HEBRON, Md. – In Wicomico County, a judge has given no jail time to Barbara Pilchard , the Hebron horse farm owner who was found guilty for neglecting 13 of her horses earlier this year.

“She is not facing any active incarceration, she did not go to jail today,” exclaims Wicomico County Deputy State’s Attorney Bill McDermott.

It’s a sentence that has come as a surprise and a disappointment for many in the community.

Calvin and Ivy Hamilton say, “I think she had good intentions but she should’ve asked for help and I think she should do some time for it. I think so too.”

McDermott adds, “As prosecutors were disappointed. We did go to court today and we made a recommendation of 13 months of active incarceration.”

So while many were expecting a stricter sentence, Pilchard didn’t get off scott free. The 74-year-old is facing a five year probation, plus a $13,000 fine.

It’s a probation that ensures Pilchard doesn’t own any animals, gives Animal Control permission to make random, unannounced visits to her home and requires mental health treatment.

“Clearly Ms. Pilchard if left to her own devices can’t control or will not control her own actions and so the idea that she cant have any animals is at least some comfort and some relief that there wont be further animals victimized by Ms. Pilchard,” explains Pilchard.

It’s a punishment that some believe is enough, but not everyone.

Caleb Weed says, “I would say probation I mean she’s got five years of probation so that’s going to put a hold on her life. I mean five years and $13,000 I mean that’s a lot of money. So like you said 13 horses, that’s $1,000 a horse.

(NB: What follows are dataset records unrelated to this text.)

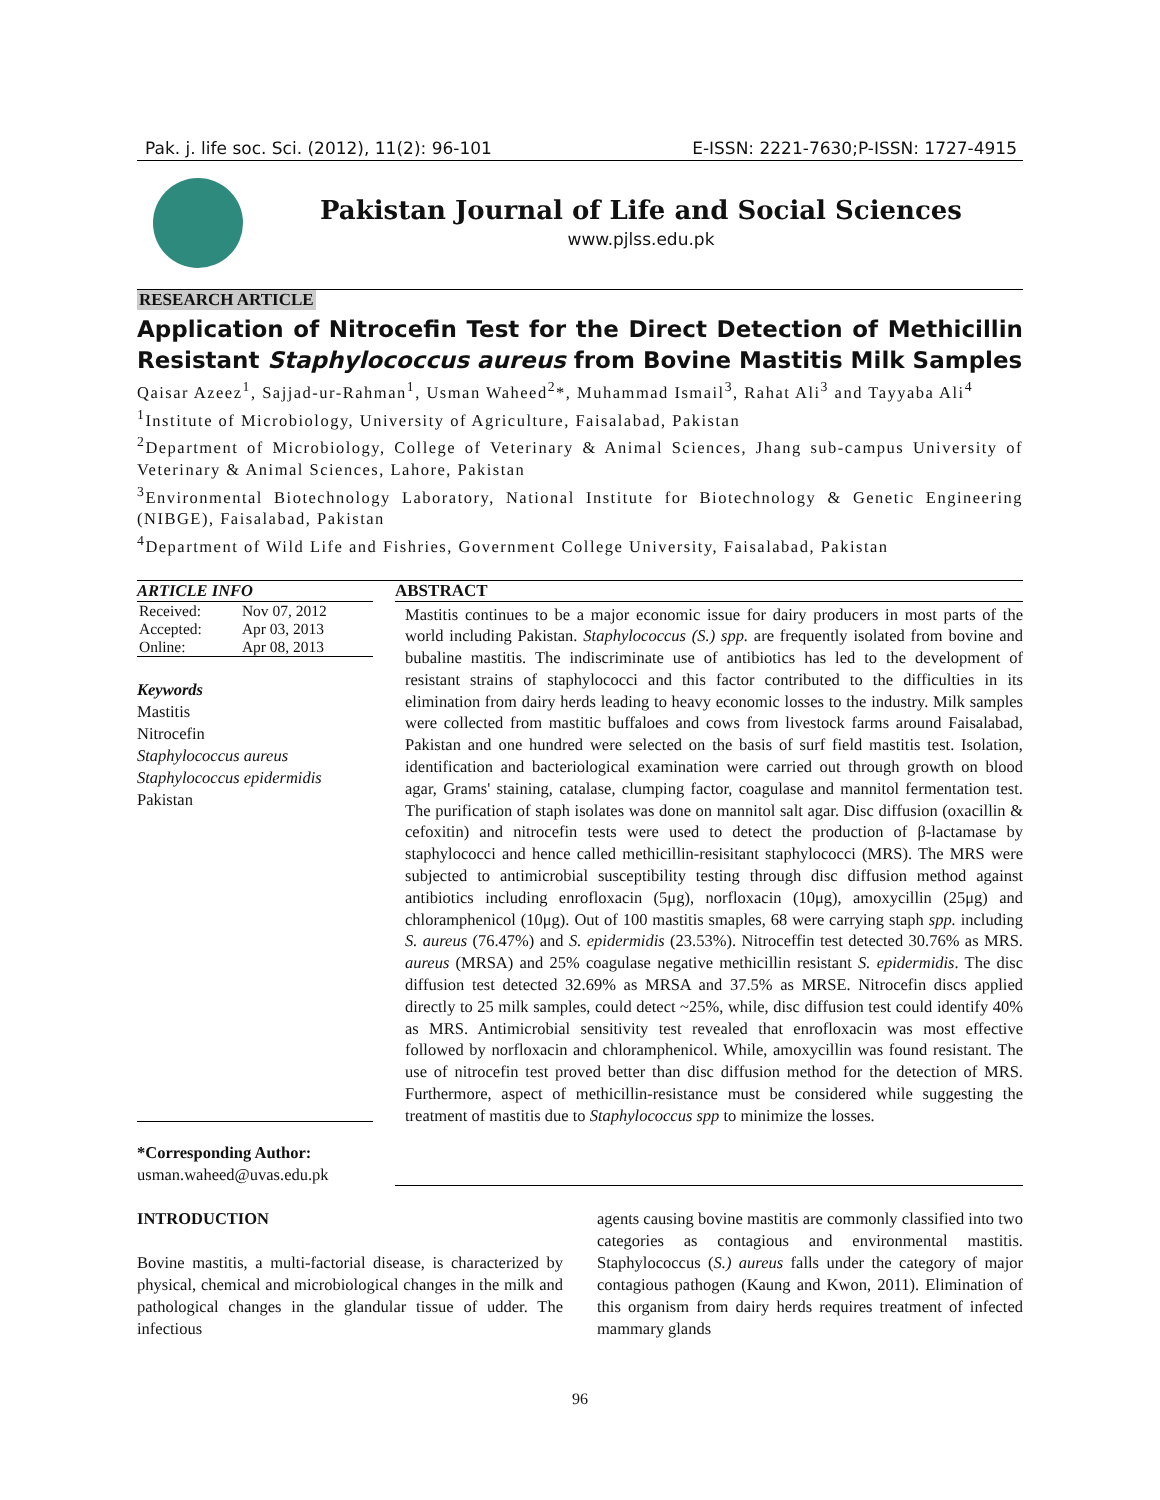Pak. j. life soc. Sci. (2012), 11(2): 96-101 E-ISSN: 2221-7630;P-ISSN: 1727-4915
Pakistan Journal of Life and Social Sciences
www.pjlss.edu.pk
RESEARCH ARTICLE
Application of Nitrocefin Test for the Direct Detection of Methicillin Resistant Staphylococcus aureus from Bovine Mastitis Milk Samples
Qaisar Azeez<sup>1</sup>, Sajjad-ur-Rahman<sup>1</sup>, Usman Waheed<sup>2</sup>*, Muhammad Ismail<sup>3</sup>, Rahat Ali<sup>3</sup> and Tayyaba Ali<sup>4</sup>
<sup>1</sup> Institute of Microbiology, University of Agriculture, Faisalabad, Pakistan
<sup>2</sup> Department of Microbiology, College of Veterinary & Animal Sciences, Jhang sub-campus University of Veterinary & Animal Sciences, Lahore, Pakistan
<sup>3</sup> Environmental Biotechnology Laboratory, National Institute for Biotechnology & Genetic Engineering (NIBGE), Faisalabad, Pakistan
<sup>4</sup> Department of Wild Life and Fishries, Government College University, Faisalabad, Pakistan
ARTICLE INFO
| Received: | Nov 07, 2012 |
| Accepted: | Apr 03, 2013 |
| Online: | Apr 08, 2013 |
Keywords
Mastitis
Nitrocefin
Staphylococcus aureus
Staphylococcus epidermidis
Pakistan
*Corresponding Author:
usman.waheed@uvas.edu.pk
ABSTRACT
Mastitis continues to be a major economic issue for dairy producers in most parts of the world including Pakistan. Staphylococcus (S.) spp. are frequently isolated from bovine and bubaline mastitis. The indiscriminate use of antibiotics has led to the development of resistant strains of staphylococci and this factor contributed to the difficulties in its elimination from dairy herds leading to heavy economic losses to the industry. Milk samples were collected from mastitic buffaloes and cows from livestock farms around Faisalabad, Pakistan and one hundred were selected on the basis of surf field mastitis test. Isolation, identification and bacteriological examination were carried out through growth on blood agar, Grams' staining, catalase, clumping factor, coagulase and mannitol fermentation test. The purification of staph isolates was done on mannitol salt agar. Disc diffusion (oxacillin & cefoxitin) and nitrocefin tests were used to detect the production of β-lactamase by staphylococci and hence called methicillin-resisitant staphylococci (MRS). The MRS were subjected to antimicrobial susceptibility testing through disc diffusion method against antibiotics including enrofloxacin (5μg), norfloxacin (10μg), amoxycillin (25μg) and chloramphenicol (10μg). Out of 100 mastitis smaples, 68 were carrying staph spp. including S. aureus (76.47%) and S. epidermidis (23.53%). Nitroceffin test detected 30.76% as MRS. aureus (MRSA) and 25% coagulase negative methicillin resistant S. epidermidis. The disc diffusion test detected 32.69% as MRSA and 37.5% as MRSE. Nitrocefin discs applied directly to 25 milk samples, could detect ~25%, while, disc diffusion test could identify 40% as MRS. Antimicrobial sensitivity test revealed that enrofloxacin was most effective followed by norfloxacin and chloramphenicol. While, amoxycillin was found resistant. The use of nitrocefin test proved better than disc diffusion method for the detection of MRS. Furthermore, aspect of methicillin-resistance must be considered while suggesting the treatment of mastitis due to Staphylococcus spp to minimize the losses.
INTRODUCTION
Bovine mastitis, a multi-factorial disease, is characterized by physical, chemical and microbiological changes in the milk and pathological changes in the glandular tissue of udder. The infectious
agents causing bovine mastitis are commonly classified into two categories as contagious and environmental mastitis. Staphylococcus (S.) aureus falls under the category of major contagious pathogen (Kaung and Kwon, 2011). Elimination of this organism from dairy herds requires treatment of infected mammary glands
96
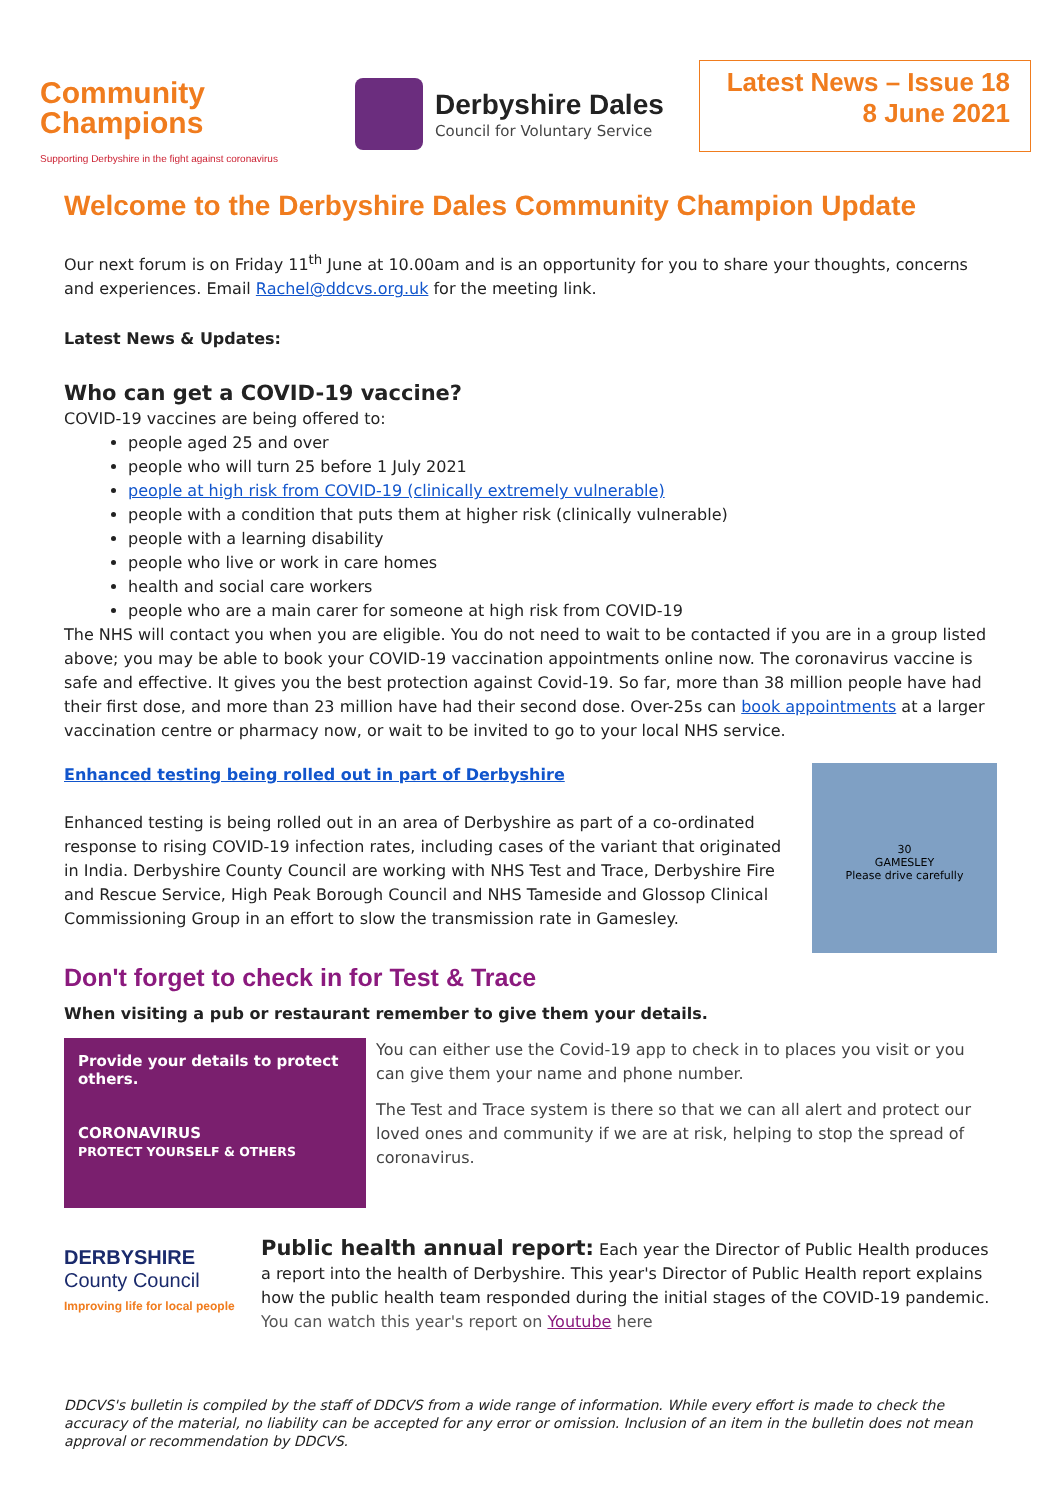Community
Champions
Supporting Derbyshire in the fight against coronavirus
Derbyshire Dales
Council for Voluntary Service
Latest News – Issue 18
8 June 2021
Welcome to the Derbyshire Dales Community Champion Update
Our next forum is on Friday 11<sup>th</sup> June at 10.00am and is an opportunity for you to share your thoughts, concerns and experiences. Email Rachel@ddcvs.org.uk for the meeting link.
Latest News & Updates:
Who can get a COVID-19 vaccine?
COVID-19 vaccines are being offered to:
people aged 25 and over
people who will turn 25 before 1 July 2021
people at high risk from COVID-19 (clinically extremely vulnerable)
people with a condition that puts them at higher risk (clinically vulnerable)
people with a learning disability
people who live or work in care homes
health and social care workers
people who are a main carer for someone at high risk from COVID-19
The NHS will contact you when you are eligible. You do not need to wait to be contacted if you are in a group listed above; you may be able to book your COVID-19 vaccination appointments online now. The coronavirus vaccine is safe and effective. It gives you the best protection against Covid-19. So far, more than 38 million people have had their first dose, and more than 23 million have had their second dose. Over-25s can book appointments at a larger vaccination centre or pharmacy now, or wait to be invited to go to your local NHS service.
Enhanced testing being rolled out in part of Derbyshire
Enhanced testing is being rolled out in an area of Derbyshire as part of a co-ordinated response to rising COVID-19 infection rates, including cases of the variant that originated in India. Derbyshire County Council are working with NHS Test and Trace, Derbyshire Fire and Rescue Service, High Peak Borough Council and NHS Tameside and Glossop Clinical Commissioning Group in an effort to slow the transmission rate in Gamesley.
30
GAMESLEY
Please drive carefully
Don't forget to check in for Test & Trace
When visiting a pub or restaurant remember to give them your details.
Provide your details to protect others.
CORONAVIRUS
PROTECT YOURSELF & OTHERS
You can either use the Covid-19 app to check in to places you visit or you can give them your name and phone number.
The Test and Trace system is there so that we can all alert and protect our loved ones and community if we are at risk, helping to stop the spread of coronavirus.
DERBYSHIRE
County Council
Improving life for local people
Public health annual report: Each year the Director of Public Health produces a report into the health of Derbyshire. This year's Director of Public Health report explains how the public health team responded during the initial stages of the COVID-19 pandemic. You can watch this year's report on Youtube here
DDCVS's bulletin is compiled by the staff of DDCVS from a wide range of information. While every effort is made to check the accuracy of the material, no liability can be accepted for any error or omission. Inclusion of an item in the bulletin does not mean approval or recommendation by DDCVS.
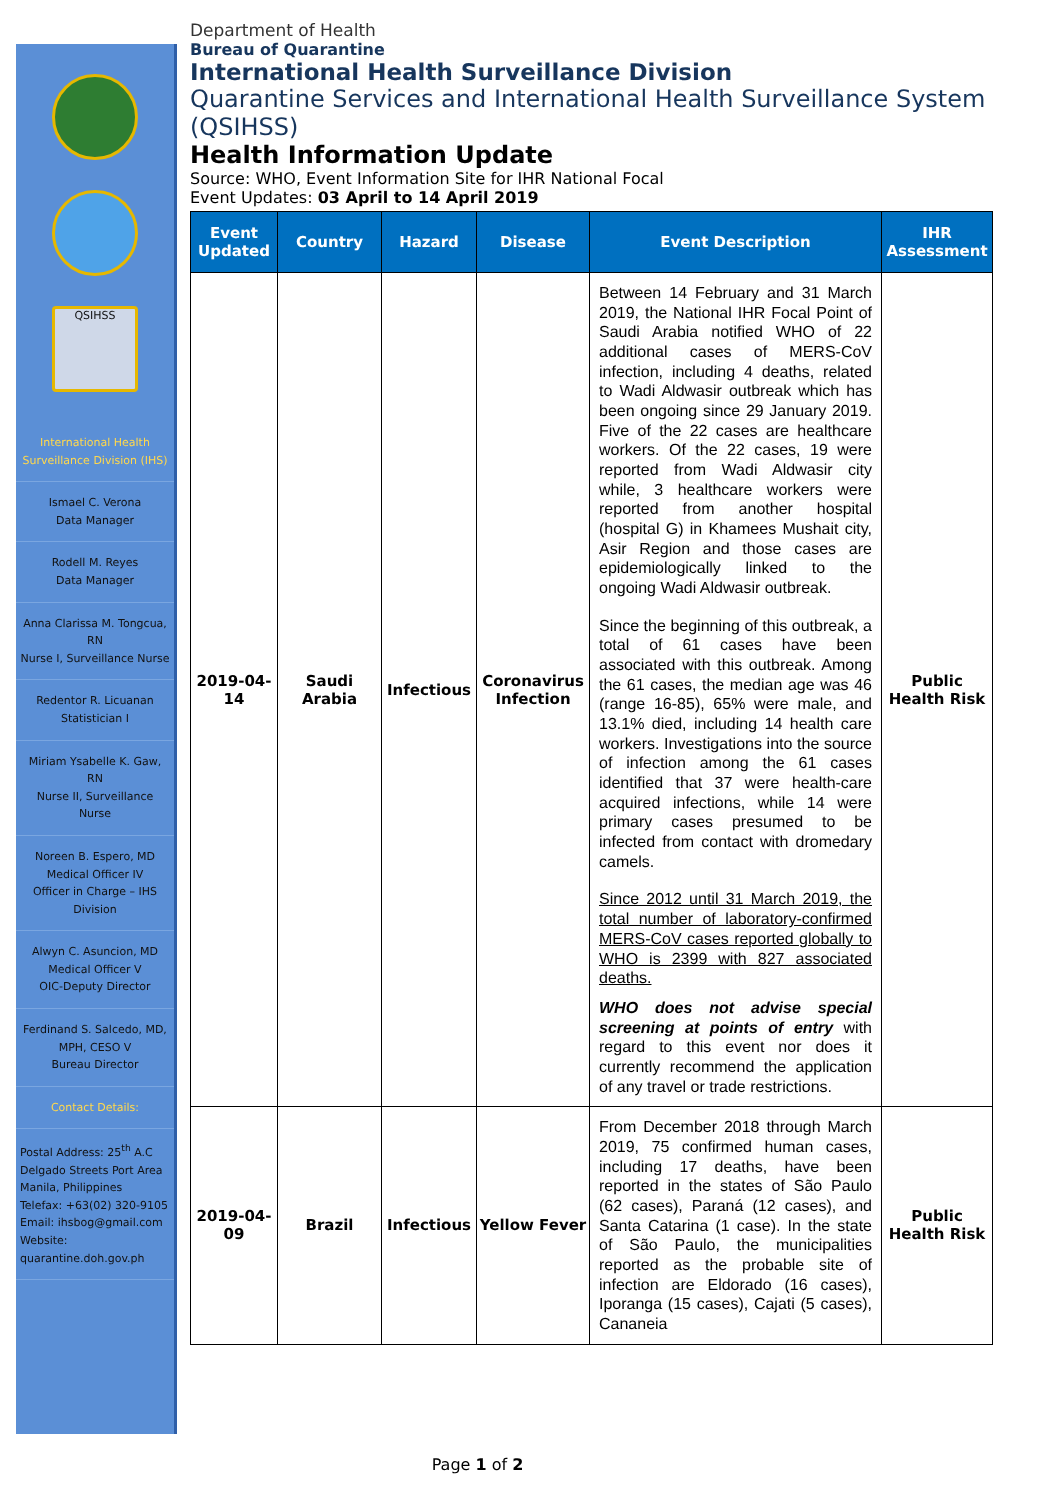QSIHSS
International Health Surveillance Division (IHS)
Ismael C. Verona
Data Manager
Rodell M. Reyes
Data Manager
Anna Clarissa M. Tongcua, RN
Nurse I, Surveillance Nurse
Redentor R. Licuanan
Statistician I
Miriam Ysabelle K. Gaw, RN
Nurse II, Surveillance Nurse
Noreen B. Espero, MD
Medical Officer IV
Officer in Charge – IHS Division
Alwyn C. Asuncion, MD
Medical Officer V
OIC-Deputy Director
Ferdinand S. Salcedo, MD, MPH, CESO V
Bureau Director
Contact Details:
Postal Address: 25<sup>th</sup> A.C Delgado Streets Port Area Manila, Philippines
Telefax: +63(02) 320-9105
Email: ihsbog@gmail.com
Website: quarantine.doh.gov.ph
Department of Health
Bureau of Quarantine
International Health Surveillance Division
Quarantine Services and International Health Surveillance System (QSIHSS)
Health Information Update
Source: WHO, Event Information Site for IHR National Focal
Event Updates: 03 April to 14 April 2019
| Event Updated | Country | Hazard | Disease | Event Description | IHR Assessment |
| --- | --- | --- | --- | --- | --- |
| 2019-04-14 | Saudi Arabia | Infectious | Coronavirus Infection | Between 14 February and 31 March 2019, the National IHR Focal Point of Saudi Arabia notified WHO of 22 additional cases of MERS-CoV infection, including 4 deaths, related to Wadi Aldwasir outbreak which has been ongoing since 29 January 2019. Five of the 22 cases are healthcare workers. Of the 22 cases, 19 were reported from Wadi Aldwasir city while, 3 healthcare workers were reported from another hospital (hospital G) in Khamees Mushait city, Asir Region and those cases are epidemiologically linked to the ongoing Wadi Aldwasir outbreak. Since the beginning of this outbreak, a total of 61 cases have been associated with this outbreak. Among the 61 cases, the median age was 46 (range 16-85), 65% were male, and 13.1% died, including 14 health care workers. Investigations into the source of infection among the 61 cases identified that 37 were health-care acquired infections, while 14 were primary cases presumed to be infected from contact with dromedary camels. Since 2012 until 31 March 2019, the total number of laboratory-confirmed MERS-CoV cases reported globally to WHO is 2399 with 827 associated deaths. WHO does not advise special screening at points of entry with regard to this event nor does it currently recommend the application of any travel or trade restrictions. | Public Health Risk |
| 2019-04-09 | Brazil | Infectious | Yellow Fever | From December 2018 through March 2019, 75 confirmed human cases, including 17 deaths, have been reported in the states of São Paulo (62 cases), Paraná (12 cases), and Santa Catarina (1 case). In the state of São Paulo, the municipalities reported as the probable site of infection are Eldorado (16 cases), Iporanga (15 cases), Cajati (5 cases), Cananeia | Public Health Risk |
Page 1 of 2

In my opinion that would be an adequate sentence.”

But the Hamilton’s say otherwise, “Too lenient because those horses were deplorable and it went on for some time and they suffered.”

But despite the frustrations, the Wicomico County State’s Attorney’s Office believes Pilchard was held accountable for neglecting and causing an unnecessary amount of suffering to her horses.

“I don’t know that today is much about closure as it is about making sure that the people of this county know that were out here and were ready and willing to hold people accountable if they mistreat their animals.”

We’re told this case isn’t completely over, the Wicomico County State’s Attorney’s Office is actually seeking restitution from Barbara Pilchard.

The hearing has been set for 60 days out. They tell 47 ABC there were a lot of resources put into play because of the negligent and cruel actions of Pilchard, so they’re hoping to recover as many damages as possible for the organizations that helped rescue and take care of her horses.